* [EXTRACTED TEXT]:
◇ ◇ ◇ ◇ ◇ ◇ ◇

Latin American Ambassadors Display at UJ Relations with the Arab World

 

The University of Jordan (UJ) Prince Al Hussein bin Abdullah School of International Studies on Thursday hosted a lecture on "Latin American Relations with the Arab World" by ambassadors of some Latin American countries in Jordan.

 

At the beginning of his speech, the Brazilian Ambassador in Amman Francisco Carlos Soares Luz displayed some aspects of the Brazilian history, population and culture.

 

"It's estimated that between at least 10 million Brazilians have some Arab ancestry," he said, adding the current Brazilian president is the son of a Lebanese migrant.

 

The Diplomat also referred to the shared vision with the Arab counties regarding some of the region's political issues, "the Brazilian engagement in causes such as the defense of a Palestinian state has popular support," he stated.

 

With regards to Jordan, the Ambassador indicated that there are 3500 people with Brazilian citizenship living in Jordan, adding that trade exchange between the two countries in this century valued between 200 and 300 million USD.
     
The Mexican Ambassador to Jordan Enrique Rojo Stein in his intervention explained some of his country's important economic and political aspects, highlighting that in 2015 the Mexican economy ranked as the 13th largest in the world.

◇ ◇ ◇ ◇ ◇ ◇ ◇

* [GIVEN INFORMATION]:

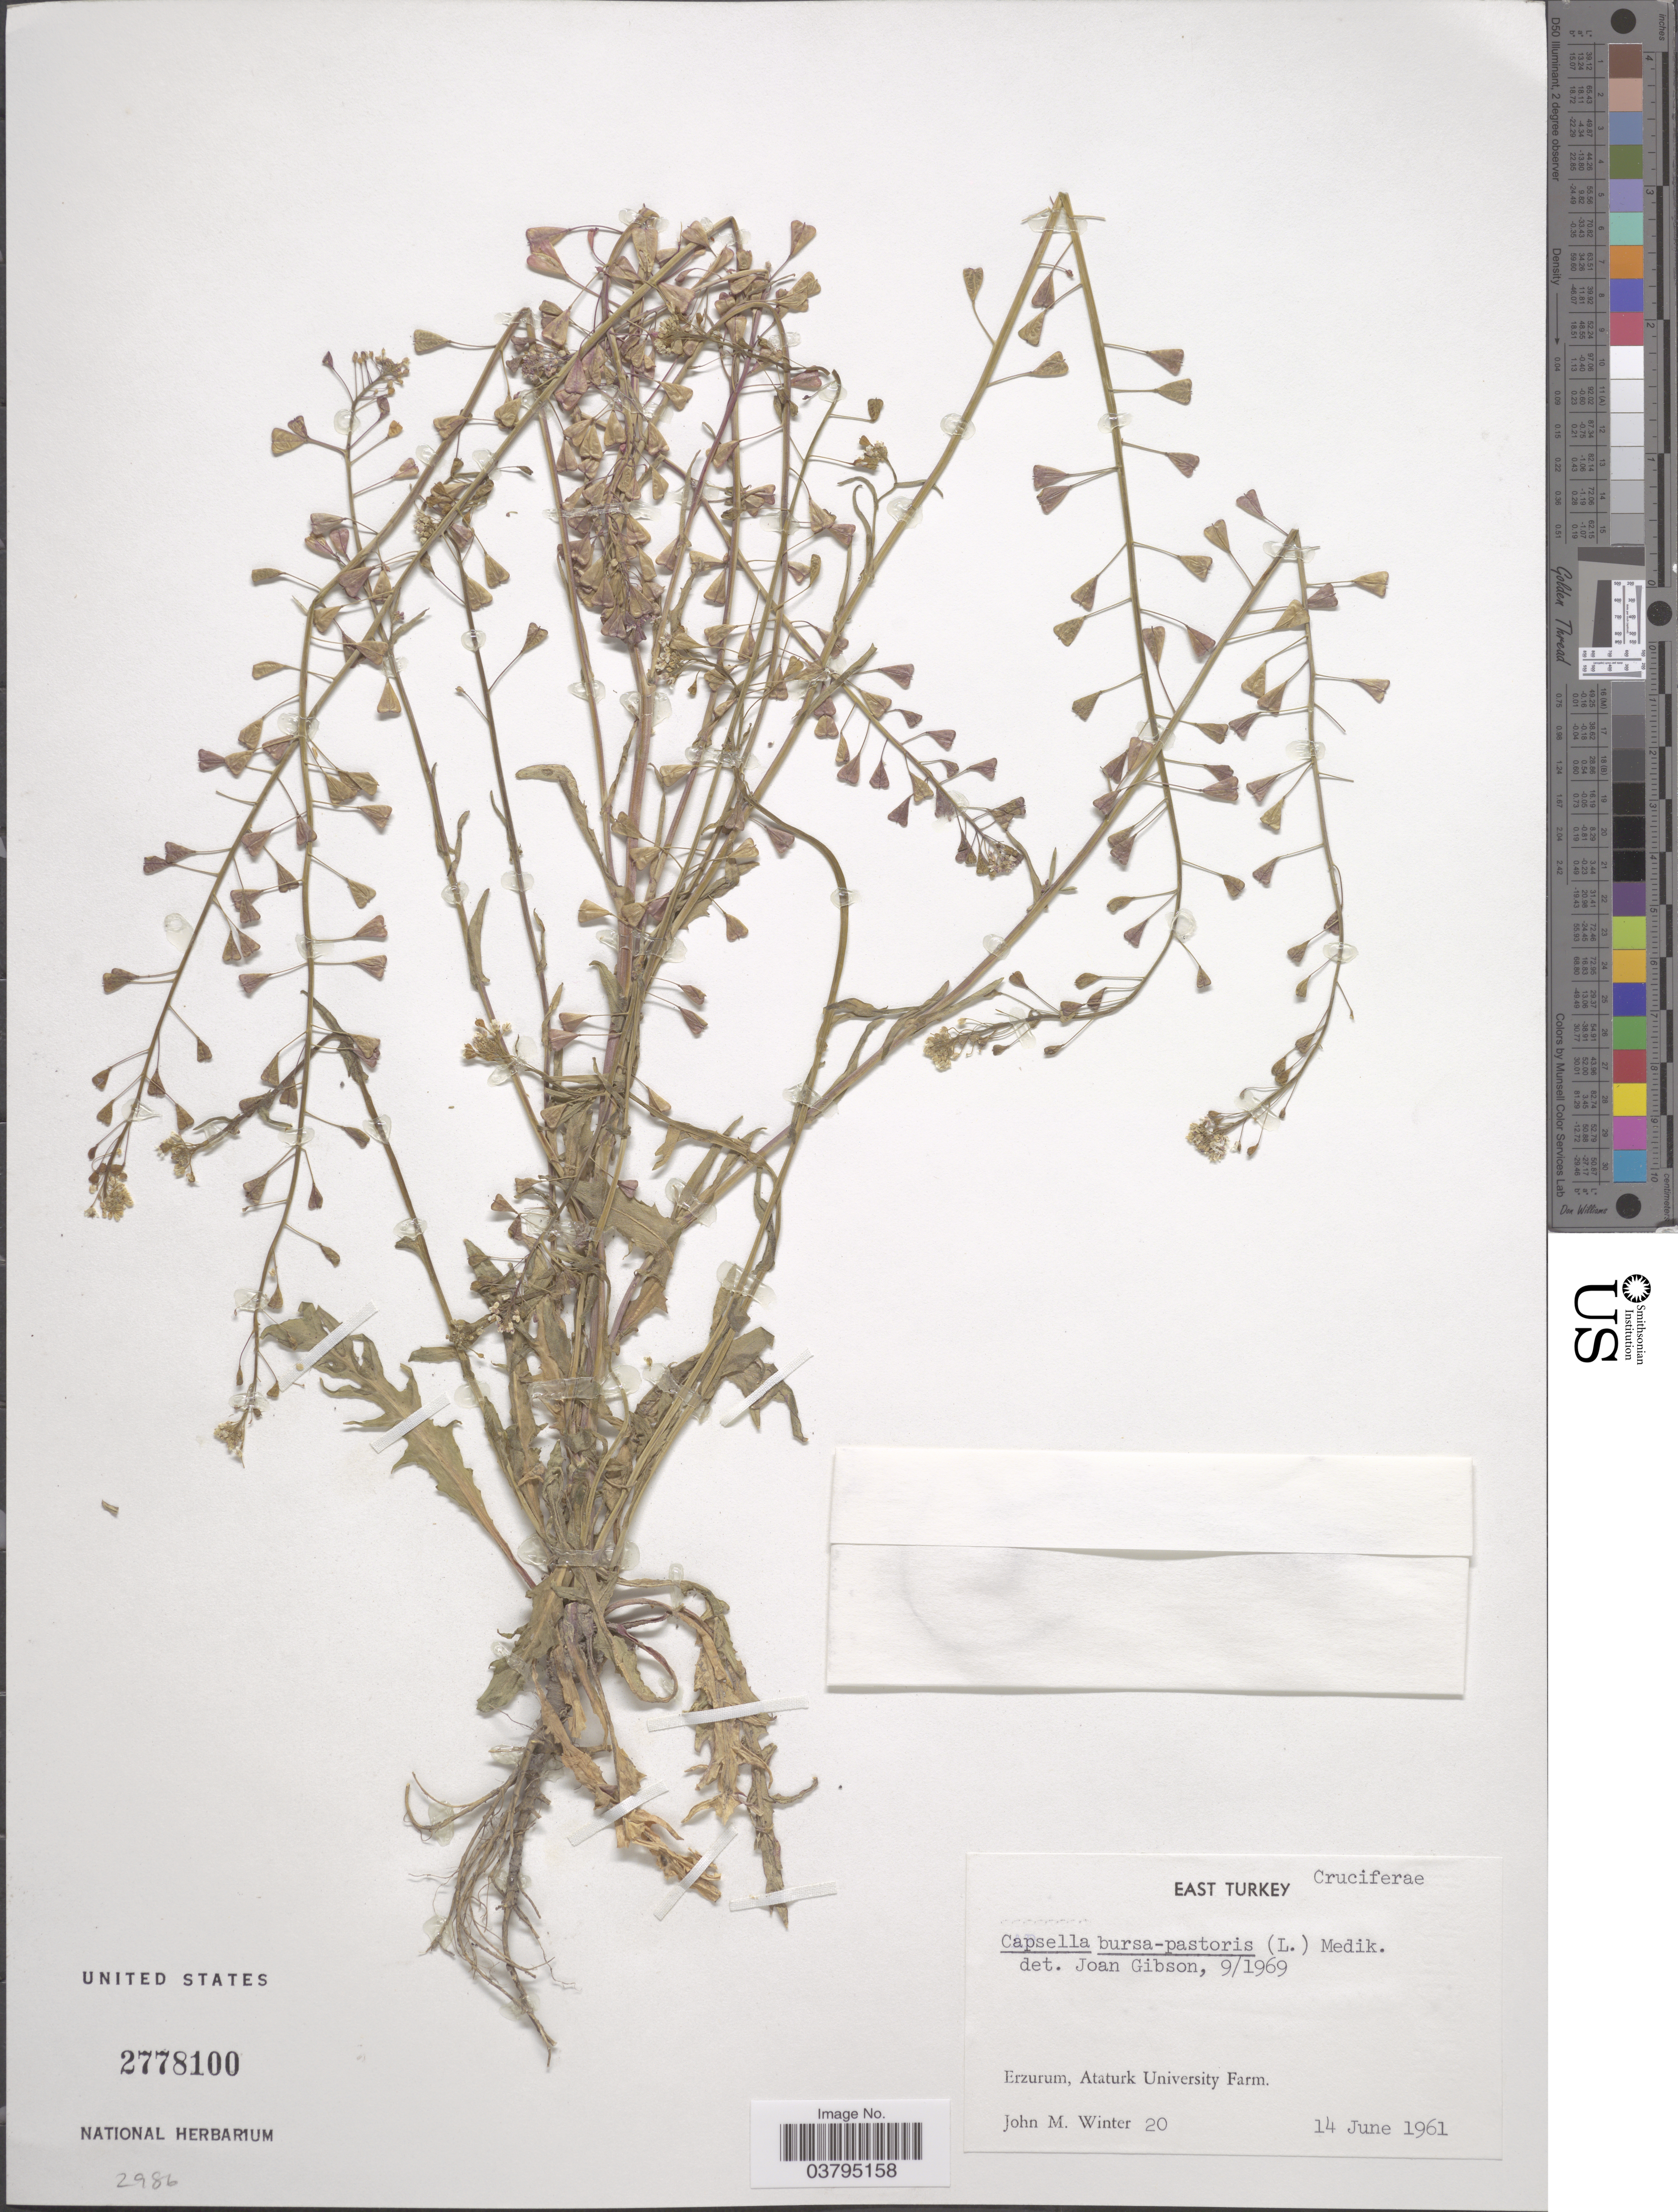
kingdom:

◇ ◇ ◇ ◇ ◇ ◇ ◇

* [WHAT YOU WILL DO]:
Can you give the article on the UJ ambassadors' talk again from "The University of" to "population and culture.", with "lecture" swapped for "talk"?

* [RESULT OF THE EXERCISE]:
The University of Jordan (UJ) Prince Al Hussein bin Abdullah School of International Studies on Thursday hosted a talk on "Latin American Relations with the Arab World" by ambassadors of some Latin American countries in Jordan.

 

At the beginning of his speech, the Brazilian Ambassador in Amman Francisco Carlos Soares Luz displayed some aspects of the Brazilian history, population and culture.